Nesse sentido, também a Rússia enfrenta desafios para não se tornar extremamente dependente da China no que tange à mineração, especialmente após as sanções do ocidente a terem aproximado ainda mais do dragão amarelo. Atualmente, a Rússia ocupa o segundo lugar a nível mundial em reservas de ETR, embora a sua extração interna represente menos de 2% do total global. A produção anual de ETR na Rússia varia entre 2.600 a 2.700 toneladas, sendo que menos de 5% passam por processamento. Como seria então de esperar neste cenário limitado de produção, a Rússia importa 90% das terras raras processadas que consome, principalmente da China. E, embora ainda não seja uma realidade, analistas geopolíticos e especialistas em recursos minerais e terras raras sugerem que os desafios de produção na Rússia poderão atrair investimento chinês. De acordo com Jack Lifton, membro sénior do Instituto de Análise da Segurança Global, a China está inclinada a financiar projetos russos como Tomtor[skoye], que estaria geograficamente mais próximo de Beijing do que de Moscovo.

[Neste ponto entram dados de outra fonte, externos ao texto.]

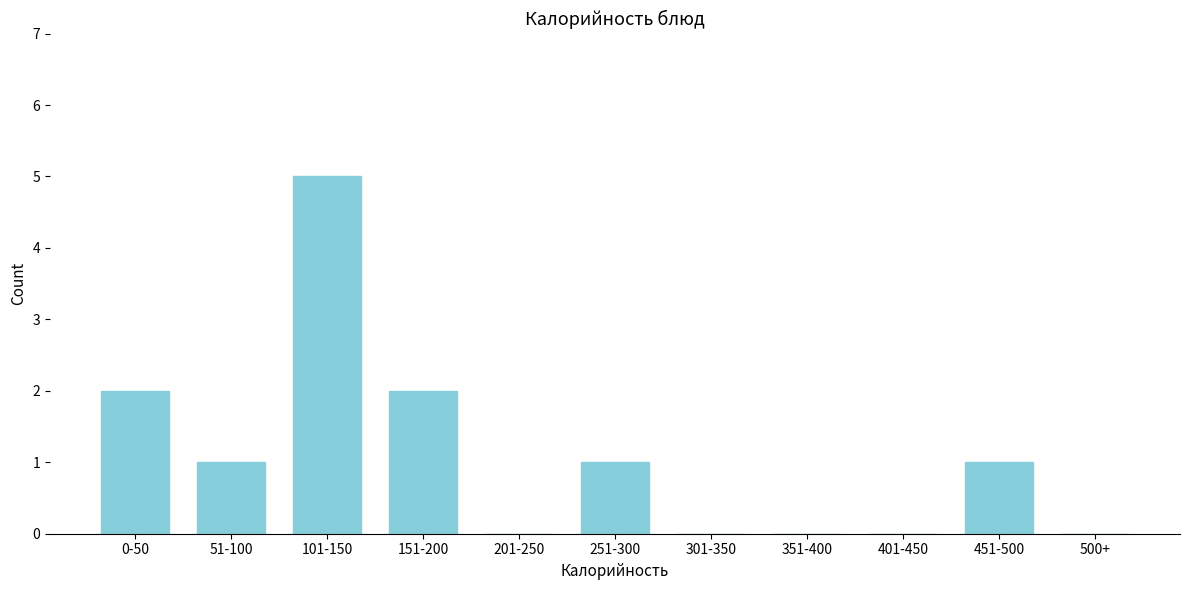

Reading left to right, transcribe all the data shown in this chart.

0-50=2	51-100=1	101-150=5	151-200=2	201-250=0	251-300=1	301-350=0	351-400=0	401-450=0	451-500=1	500+=0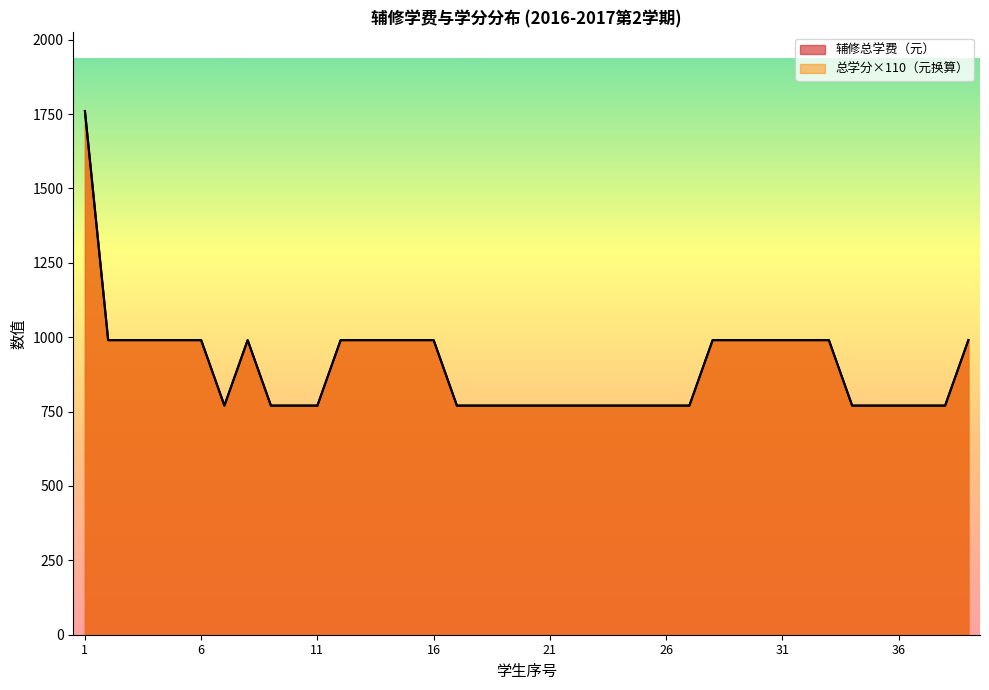

Is the value of 法学 at 3 greater than the value of 总学分 at 5?

No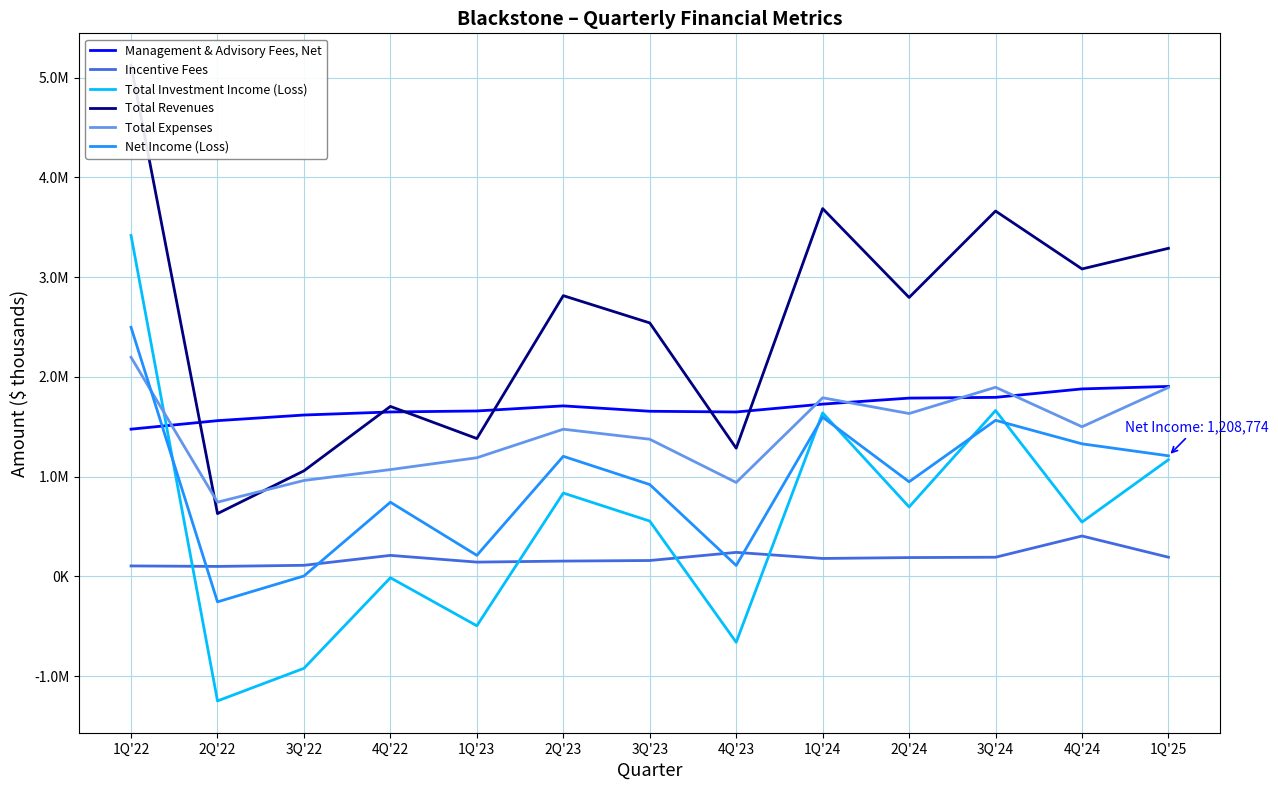

In Total Expenses, how many points are higher than both neighbors (excluding endpoints)?

3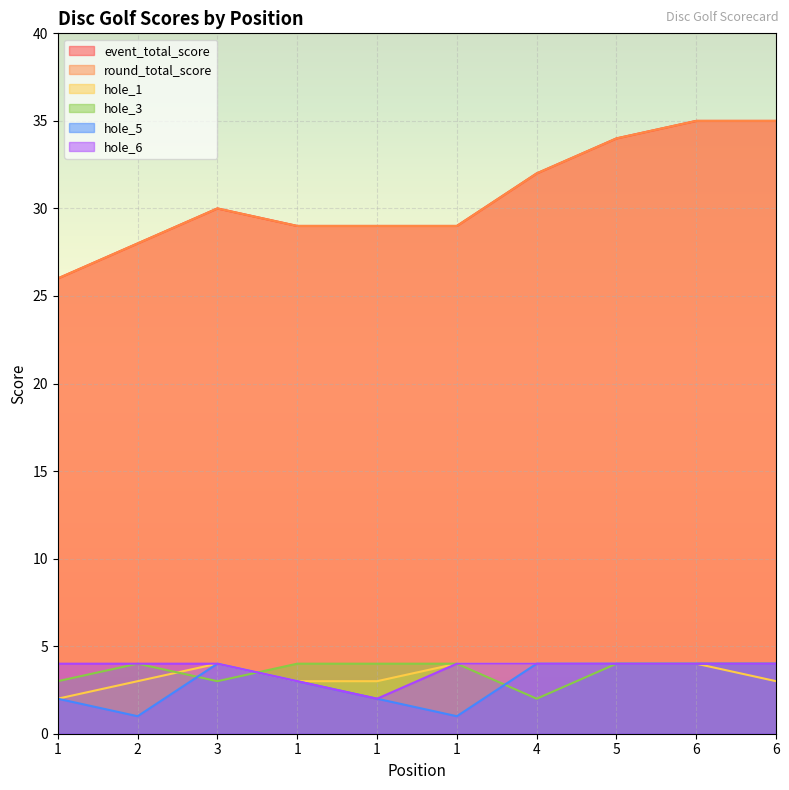

True or false: event_total_score has more than 2 points higher than both neighbors.

False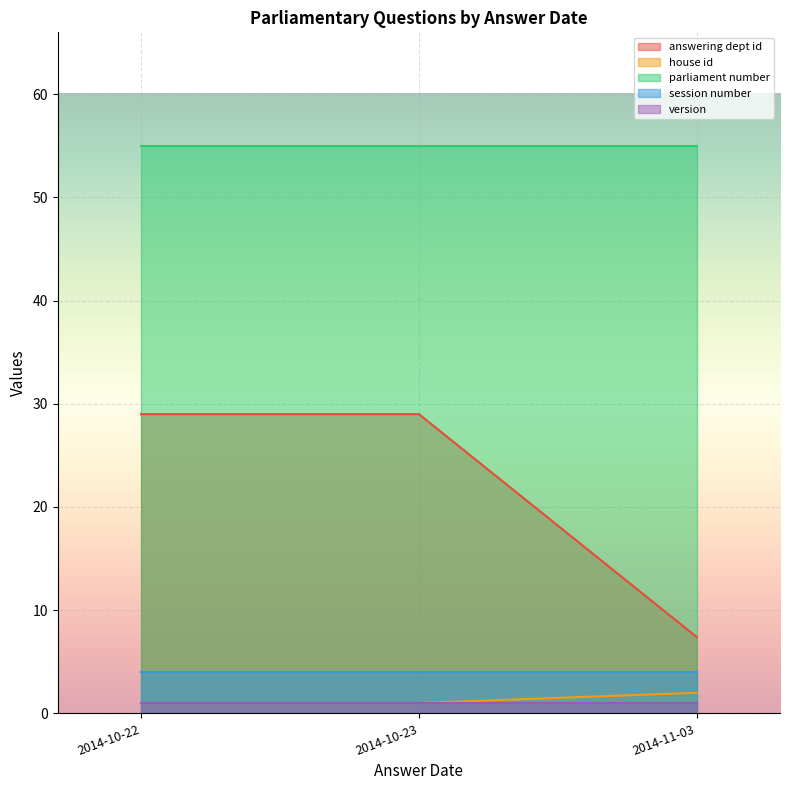

True or false: version and house id intersect in this chart.

False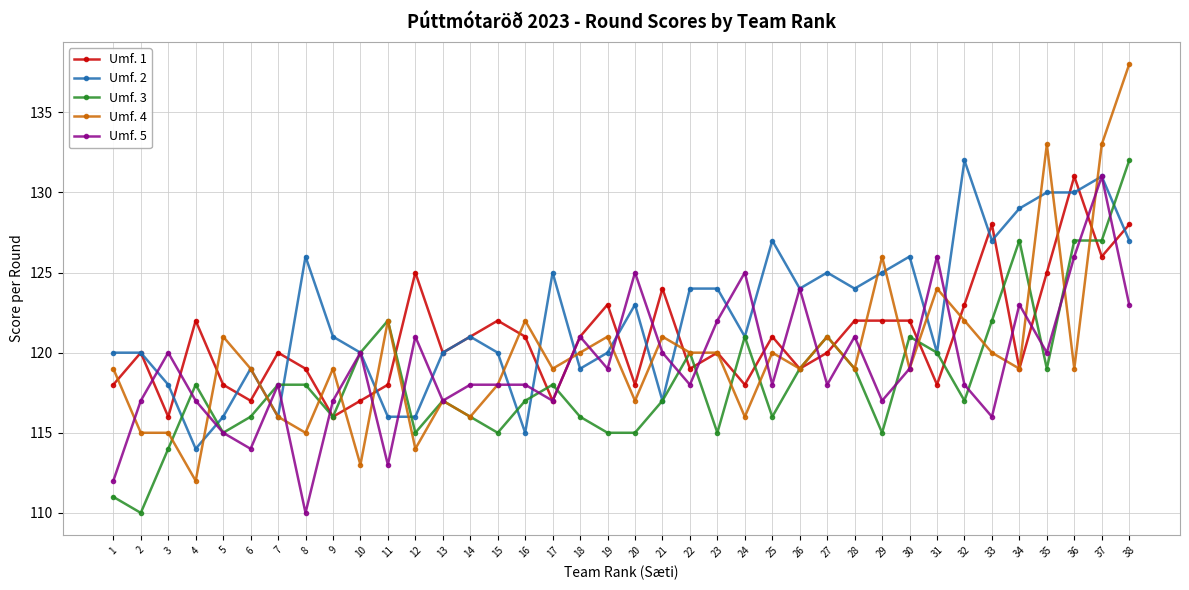

What is the average value of the Umf. 4 series?

120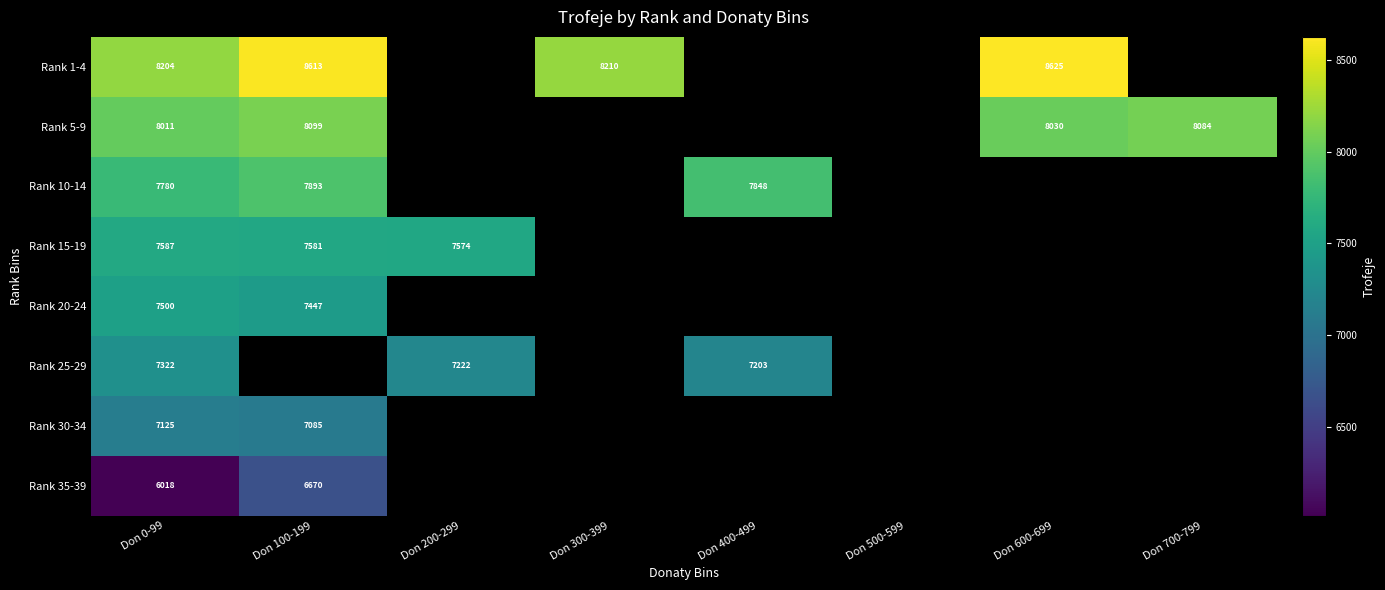

Between Don 400-499 and Don 300-399, which is larger?

Don 300-399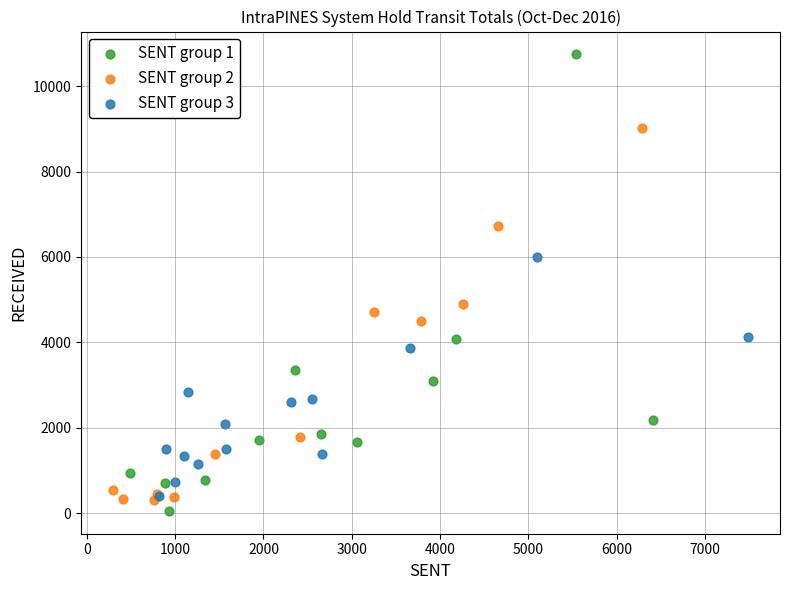

Which series contains the highest Y value?

SENT group 1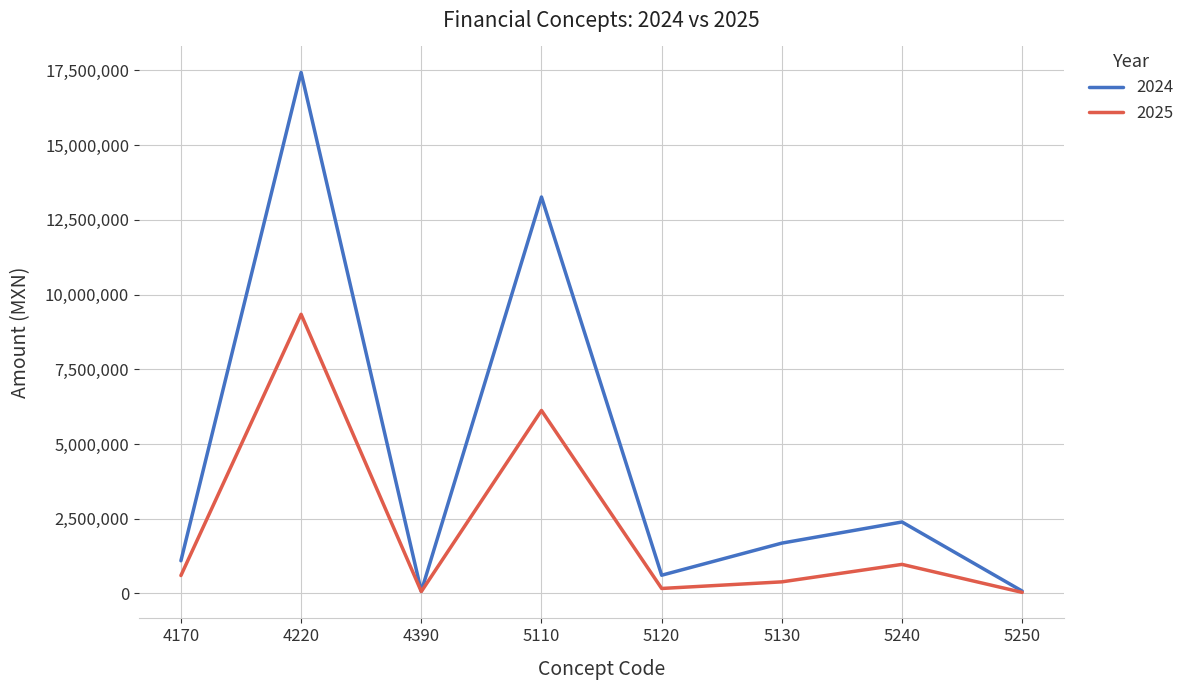

What is the sum of the 2025 values at 5250 and 4170?

635231.4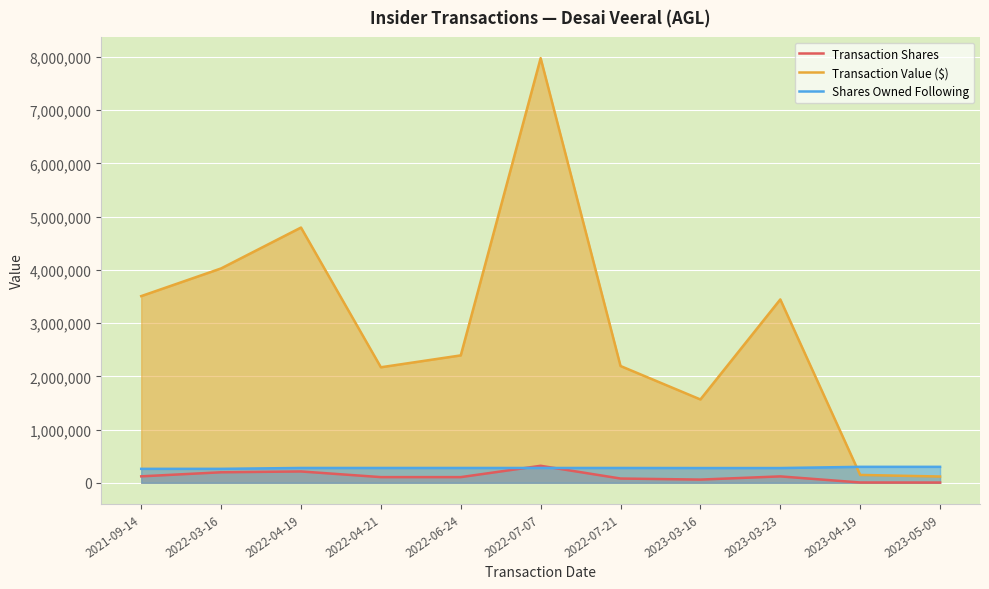

Which series ends up on top after the final intersection of Transaction Value ($) and Shares Owned Following?

Shares Owned Following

Por fim, o envolvimento chinês não só no mercado global, mas em concreto no Ártico, tem impulsionado uma resposta norte-americana ainda tímida no que toca à abertura de infraestruturas e minas de exploração de recursos minerais. O Alasca mantém-se como a escolha óbvia para os EUA, e o potencial da Mina Red Dog estará então a ser considerado para a recuperação de minerais críticos, enquanto novos projetos, como o Projeto Bokan-Dotson Ridge REE, destacam os esforços do país para estabelecer centrais de processamento e reduzir a dependência de importações chinesas. A Ucore Rare Materials, empresa norte-americana, tem ainda como objetivo desenvolver uma planta de processamento e separação para ETR como parte desse projeto.

À medida que as nações lidam com as complexidades do mercado global de ETR, a busca por fontes alternativas levou ao Ártico, onde as tensões geopolíticas, as controvérsias ambientais e os interesses económicos se entrelaçam. Os depósitos de ETR da Gronelândia, actualmente no centro das atenções de investidores globais e da China, destacam a importância da região na garantia de uma cadeia de abastecimento estável para esses minerais críticos, e para a contínua competição pela supremacia deste mercado por parte da China, ou pela redução da dependência dos EUA e de outros países como o Japão em relação ao mercado chinês.